WHAT IS EXPECTED » Show each line of the records in which the word "none" occurs.

(Stored dataset items)
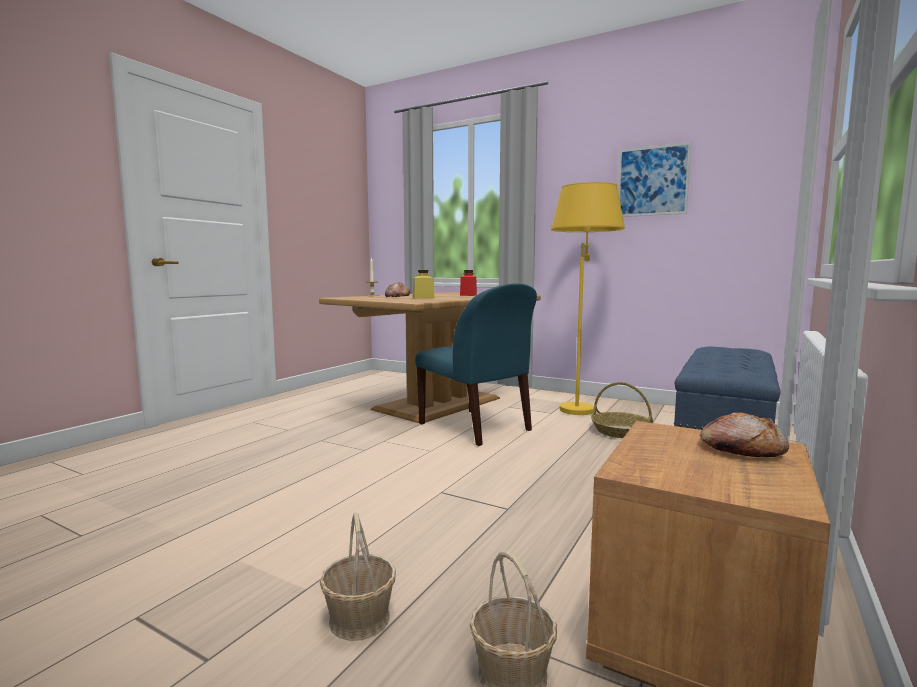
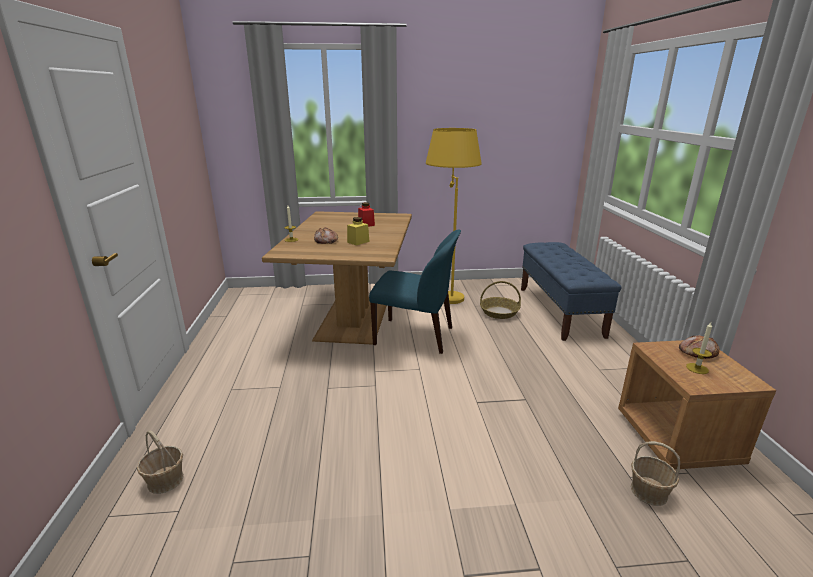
camera: 35 degrees left, 15 degrees up
basket [320,512,396,641] -> basket moved to [137,430,184,494]
picture [618,142,691,217] -> none
none -> candle [686,322,712,374]

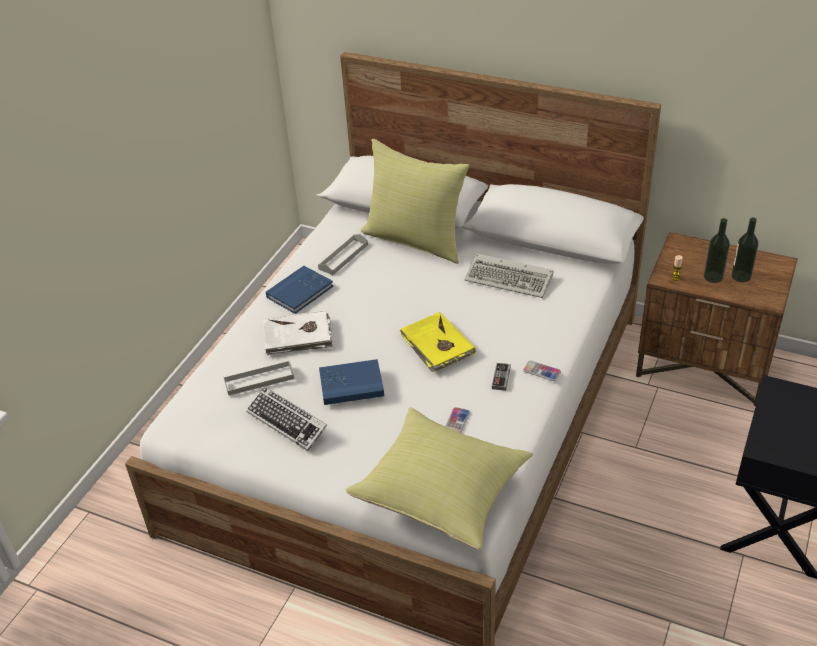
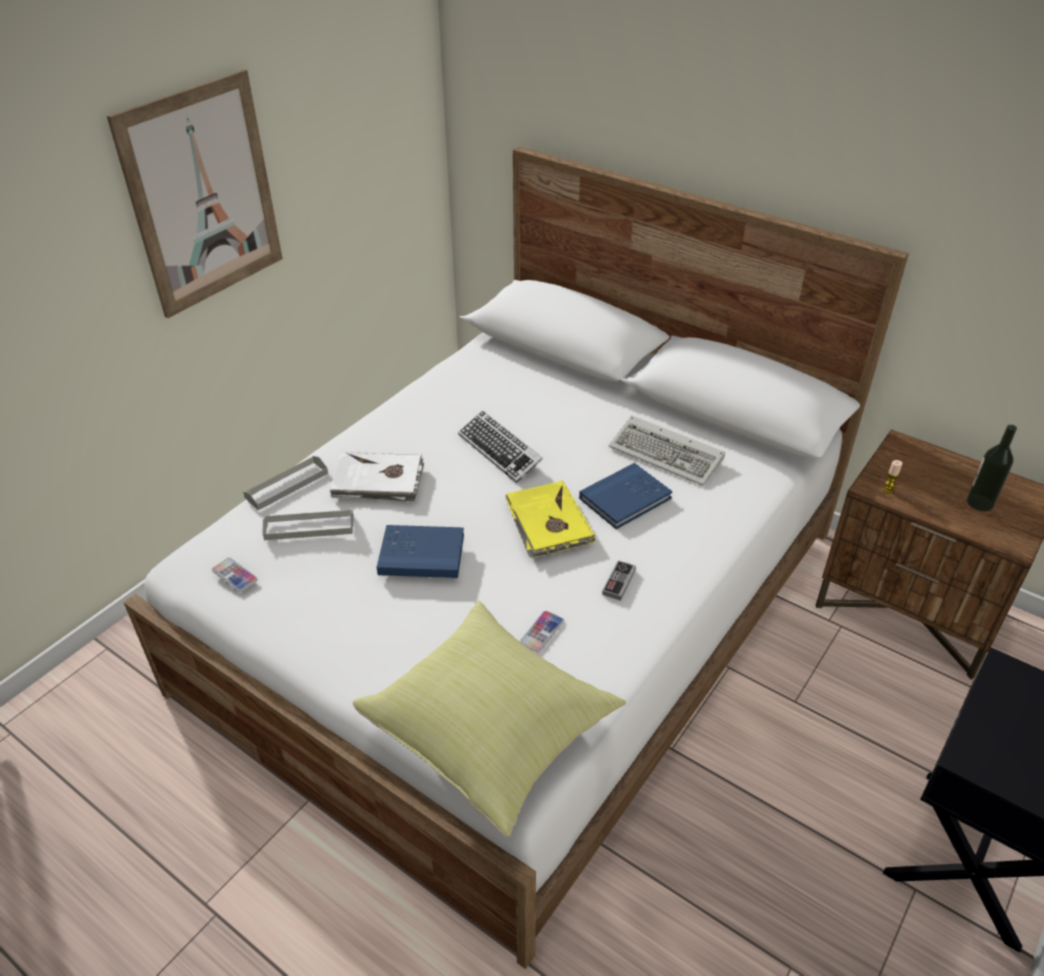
camera: 10 degrees right, 0 degrees up
keyboard [246,386,327,451] -> keyboard moved to [458,411,543,483]
blue book [266,266,333,314] -> blue book moved to [579,463,672,529]
grey tray [318,234,368,275] -> grey tray moved to [243,456,328,510]
yellow pillow [361,139,470,264] -> none
phone [523,360,561,381] -> phone moved to [212,558,258,592]
bottle [704,218,730,283] -> none
none -> picture [107,69,283,318]

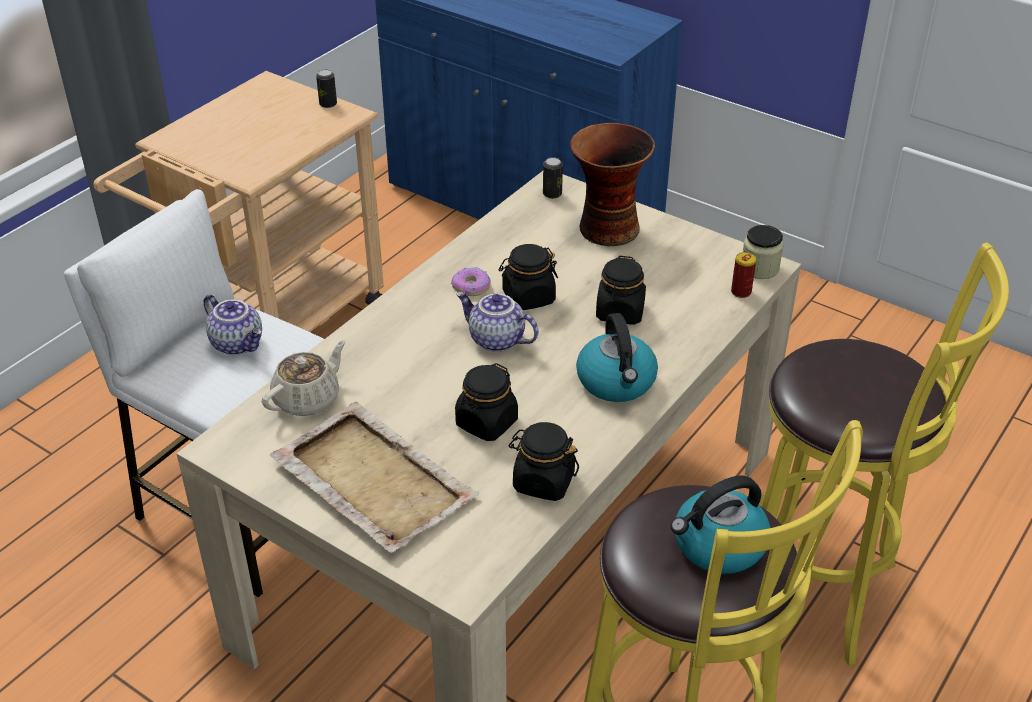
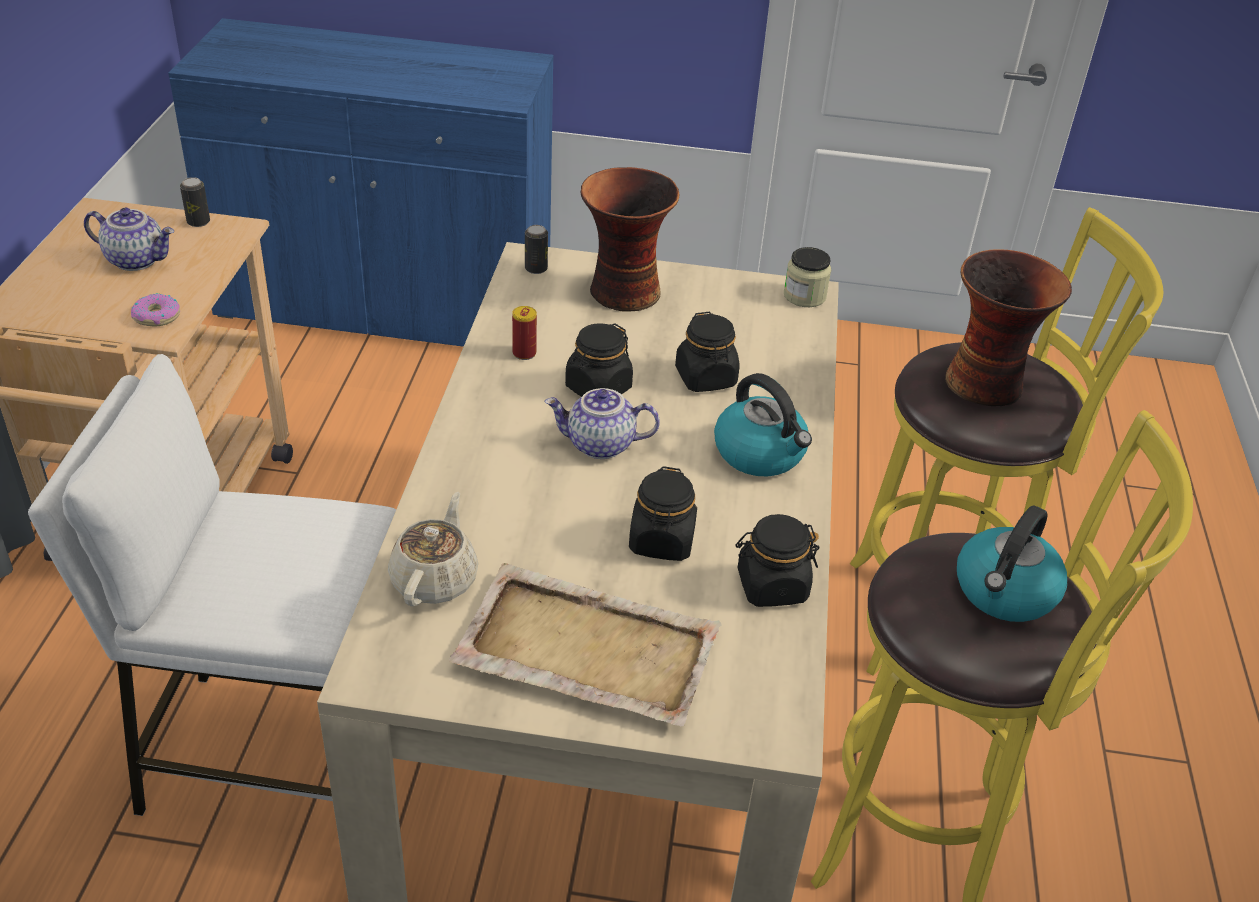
camera: 30 degrees left, 0 degrees up
teapot [204,295,262,355] -> teapot moved to [84,208,174,271]
donut [451,267,491,296] -> donut moved to [131,293,180,326]
can [731,252,756,298] -> can moved to [512,306,537,360]
none -> vase [945,249,1072,406]

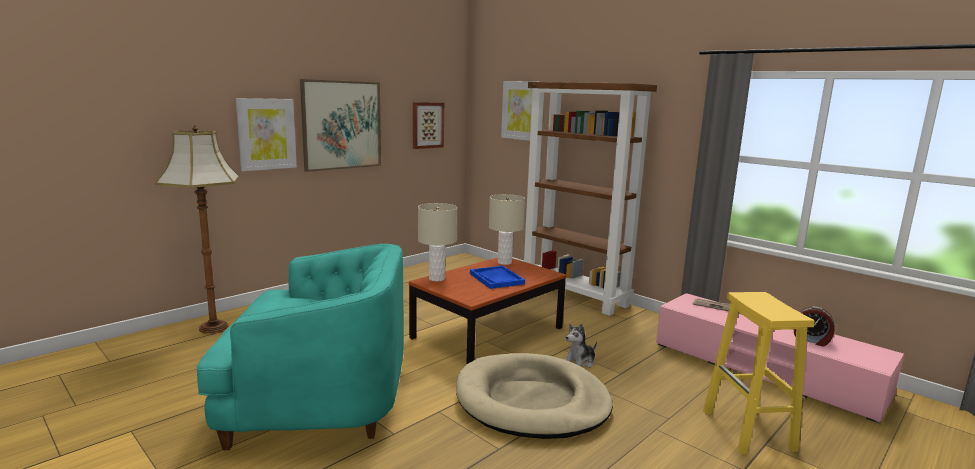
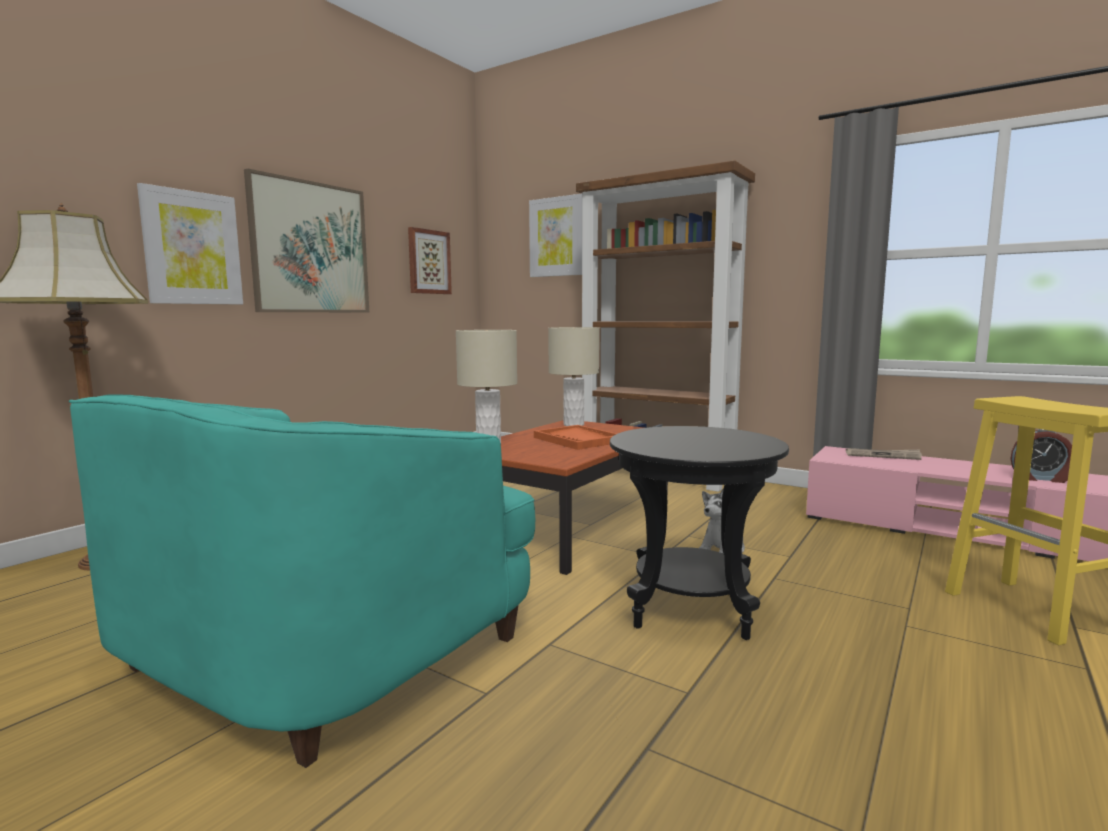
camera: 10 degrees left, 5 degrees down
turquoise armchair [196,244,404,450] -> turquoise armchair turned 135 degrees clockwise [69,395,535,768]
beige dog bed [456,353,613,439] -> black side table [610,426,789,640]
blue tray [470,266,525,289] -> orange tray [534,425,617,450]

RESPONSE BOX »
picture [618,142,691,217] -> none
none -> candle [686,322,712,374]
yellow pillow [361,139,470,264] -> none
bottle [704,218,730,283] -> none
none -> picture [107,69,283,318]
none -> vase [945,249,1072,406]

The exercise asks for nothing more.